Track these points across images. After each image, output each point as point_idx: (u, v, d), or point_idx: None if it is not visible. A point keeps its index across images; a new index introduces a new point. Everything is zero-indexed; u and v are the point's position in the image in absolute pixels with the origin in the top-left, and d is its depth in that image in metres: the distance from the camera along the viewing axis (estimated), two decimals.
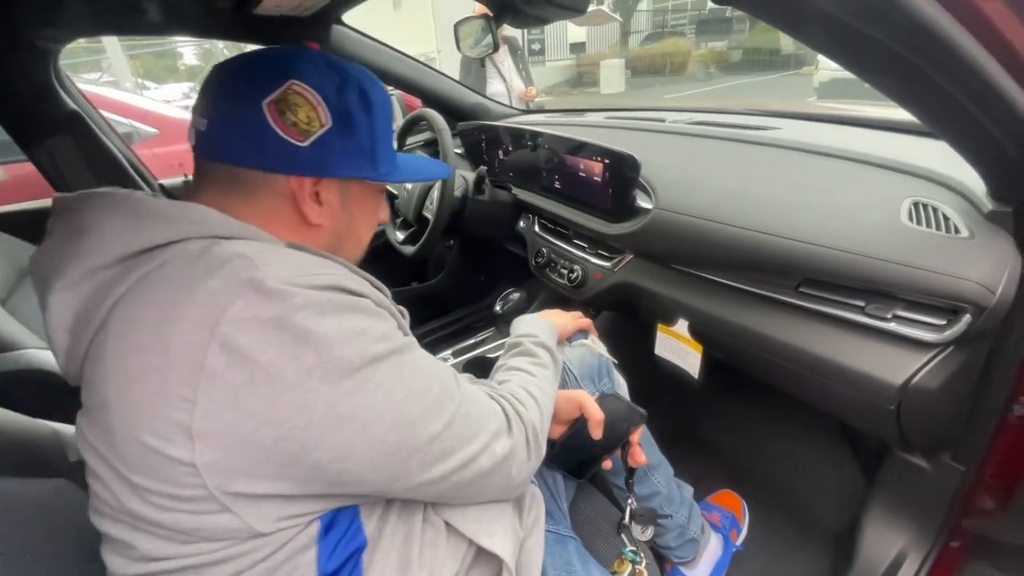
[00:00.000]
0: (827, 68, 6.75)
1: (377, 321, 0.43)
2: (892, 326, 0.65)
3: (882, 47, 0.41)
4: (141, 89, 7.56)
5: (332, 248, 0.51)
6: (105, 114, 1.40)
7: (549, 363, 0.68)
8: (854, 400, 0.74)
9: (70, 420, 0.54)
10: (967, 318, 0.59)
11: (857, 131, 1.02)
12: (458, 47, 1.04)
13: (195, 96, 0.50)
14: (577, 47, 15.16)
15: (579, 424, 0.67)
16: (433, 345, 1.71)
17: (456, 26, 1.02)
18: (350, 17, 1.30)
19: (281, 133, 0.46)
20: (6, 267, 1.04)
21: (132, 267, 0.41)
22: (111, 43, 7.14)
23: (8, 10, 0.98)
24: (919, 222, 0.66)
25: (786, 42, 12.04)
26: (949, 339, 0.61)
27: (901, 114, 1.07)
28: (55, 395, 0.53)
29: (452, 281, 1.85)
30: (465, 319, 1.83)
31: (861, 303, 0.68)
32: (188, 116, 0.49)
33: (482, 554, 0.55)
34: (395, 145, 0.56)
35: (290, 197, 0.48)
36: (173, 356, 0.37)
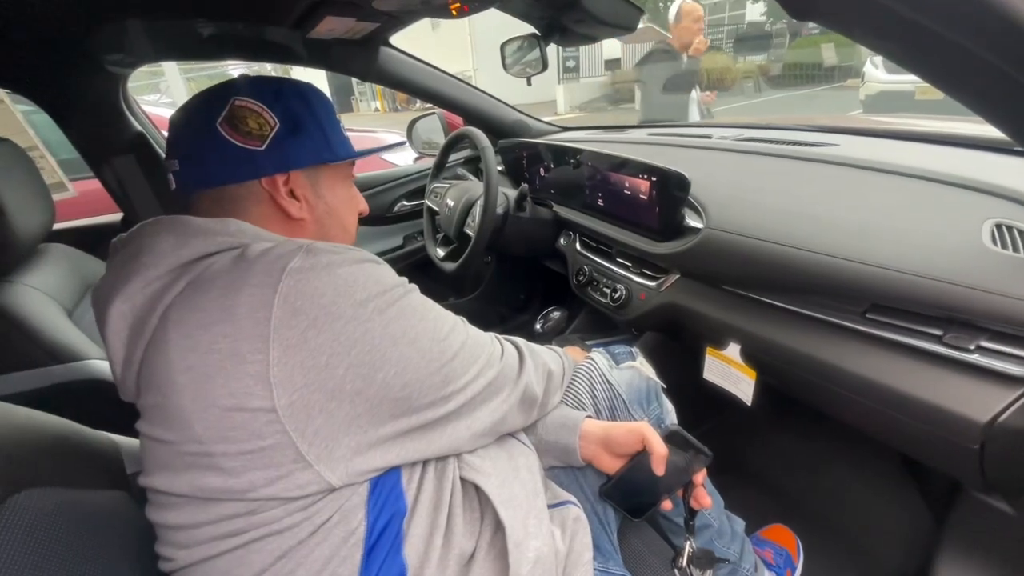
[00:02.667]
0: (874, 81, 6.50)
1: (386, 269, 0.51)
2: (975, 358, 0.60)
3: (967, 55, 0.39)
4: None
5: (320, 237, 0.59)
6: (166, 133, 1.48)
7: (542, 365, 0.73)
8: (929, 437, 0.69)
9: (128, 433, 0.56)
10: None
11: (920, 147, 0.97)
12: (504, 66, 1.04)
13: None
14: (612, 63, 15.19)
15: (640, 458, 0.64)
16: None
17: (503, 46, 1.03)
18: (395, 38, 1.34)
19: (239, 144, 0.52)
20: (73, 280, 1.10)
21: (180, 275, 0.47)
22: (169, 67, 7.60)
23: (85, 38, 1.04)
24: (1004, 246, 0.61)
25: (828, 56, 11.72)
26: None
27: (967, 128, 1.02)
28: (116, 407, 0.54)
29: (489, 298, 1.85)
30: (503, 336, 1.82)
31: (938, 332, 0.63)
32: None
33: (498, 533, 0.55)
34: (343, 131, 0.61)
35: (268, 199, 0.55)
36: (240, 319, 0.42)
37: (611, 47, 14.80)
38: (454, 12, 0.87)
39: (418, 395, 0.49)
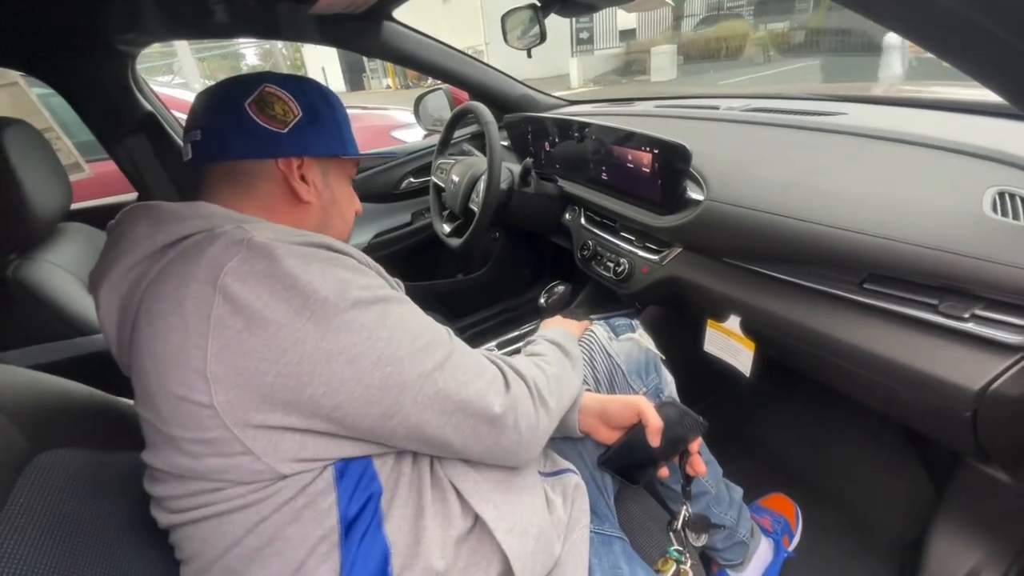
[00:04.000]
◆ ◆ ◆ ◆
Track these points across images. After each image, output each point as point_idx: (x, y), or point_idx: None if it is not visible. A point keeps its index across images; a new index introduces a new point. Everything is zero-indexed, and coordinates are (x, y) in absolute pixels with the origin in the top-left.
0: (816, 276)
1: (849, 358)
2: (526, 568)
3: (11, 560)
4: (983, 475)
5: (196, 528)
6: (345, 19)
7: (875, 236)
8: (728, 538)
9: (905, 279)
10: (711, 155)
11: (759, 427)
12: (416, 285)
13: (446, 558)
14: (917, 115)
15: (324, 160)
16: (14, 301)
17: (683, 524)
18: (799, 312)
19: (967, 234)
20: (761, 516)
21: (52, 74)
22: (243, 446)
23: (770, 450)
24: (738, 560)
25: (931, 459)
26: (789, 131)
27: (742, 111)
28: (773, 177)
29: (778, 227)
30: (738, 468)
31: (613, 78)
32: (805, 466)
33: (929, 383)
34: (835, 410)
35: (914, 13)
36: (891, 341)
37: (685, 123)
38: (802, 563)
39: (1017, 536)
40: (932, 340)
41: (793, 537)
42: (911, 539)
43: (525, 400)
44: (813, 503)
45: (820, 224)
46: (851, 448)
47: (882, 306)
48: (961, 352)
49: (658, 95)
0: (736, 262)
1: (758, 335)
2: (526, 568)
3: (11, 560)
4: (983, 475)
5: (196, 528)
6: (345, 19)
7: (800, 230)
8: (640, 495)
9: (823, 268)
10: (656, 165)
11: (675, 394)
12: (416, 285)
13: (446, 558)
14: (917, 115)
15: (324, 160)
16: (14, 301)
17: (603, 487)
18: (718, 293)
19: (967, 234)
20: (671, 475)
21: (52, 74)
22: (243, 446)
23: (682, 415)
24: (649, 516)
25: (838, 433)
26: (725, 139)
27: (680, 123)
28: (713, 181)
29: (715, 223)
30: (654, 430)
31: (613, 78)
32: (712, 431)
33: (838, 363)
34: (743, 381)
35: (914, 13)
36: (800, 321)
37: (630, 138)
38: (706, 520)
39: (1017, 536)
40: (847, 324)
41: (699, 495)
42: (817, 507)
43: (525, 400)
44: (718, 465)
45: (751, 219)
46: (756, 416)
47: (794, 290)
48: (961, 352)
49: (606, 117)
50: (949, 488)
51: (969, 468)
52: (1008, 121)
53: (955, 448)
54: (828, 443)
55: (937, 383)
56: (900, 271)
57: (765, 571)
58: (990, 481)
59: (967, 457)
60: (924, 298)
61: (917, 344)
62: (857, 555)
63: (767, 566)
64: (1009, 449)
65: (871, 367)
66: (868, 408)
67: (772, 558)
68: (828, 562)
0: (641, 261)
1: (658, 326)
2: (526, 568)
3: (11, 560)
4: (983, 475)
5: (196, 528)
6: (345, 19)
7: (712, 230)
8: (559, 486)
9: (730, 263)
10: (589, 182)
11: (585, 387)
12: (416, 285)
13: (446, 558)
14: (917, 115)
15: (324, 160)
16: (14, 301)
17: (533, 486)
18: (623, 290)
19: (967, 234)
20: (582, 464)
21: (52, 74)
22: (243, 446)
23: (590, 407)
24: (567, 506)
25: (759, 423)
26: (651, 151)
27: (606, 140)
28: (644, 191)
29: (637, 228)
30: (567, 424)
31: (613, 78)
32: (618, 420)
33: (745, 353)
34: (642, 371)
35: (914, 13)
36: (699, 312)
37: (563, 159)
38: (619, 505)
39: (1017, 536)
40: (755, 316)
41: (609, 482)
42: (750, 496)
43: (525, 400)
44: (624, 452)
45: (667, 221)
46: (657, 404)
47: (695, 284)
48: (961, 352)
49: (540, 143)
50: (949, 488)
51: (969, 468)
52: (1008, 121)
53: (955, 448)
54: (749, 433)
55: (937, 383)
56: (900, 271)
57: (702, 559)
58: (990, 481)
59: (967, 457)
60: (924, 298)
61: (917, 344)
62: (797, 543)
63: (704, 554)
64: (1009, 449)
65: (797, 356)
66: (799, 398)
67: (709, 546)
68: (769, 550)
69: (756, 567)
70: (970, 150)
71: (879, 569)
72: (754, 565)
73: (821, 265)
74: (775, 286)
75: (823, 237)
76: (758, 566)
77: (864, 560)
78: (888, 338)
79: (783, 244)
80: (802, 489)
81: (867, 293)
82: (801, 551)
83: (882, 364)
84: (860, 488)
◆ ◆ ◆ ◆
[Task description]:
Please reproduce the lines from the line with "17: (683, 524)" to the line with "37: (685, 123)", both ends included, exactly as they appear above.

[Finished exercise]:
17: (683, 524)
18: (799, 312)
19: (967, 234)
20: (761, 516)
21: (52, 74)
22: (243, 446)
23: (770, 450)
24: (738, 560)
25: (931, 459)
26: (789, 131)
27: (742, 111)
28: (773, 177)
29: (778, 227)
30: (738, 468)
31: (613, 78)
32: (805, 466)
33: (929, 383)
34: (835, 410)
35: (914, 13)
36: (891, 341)
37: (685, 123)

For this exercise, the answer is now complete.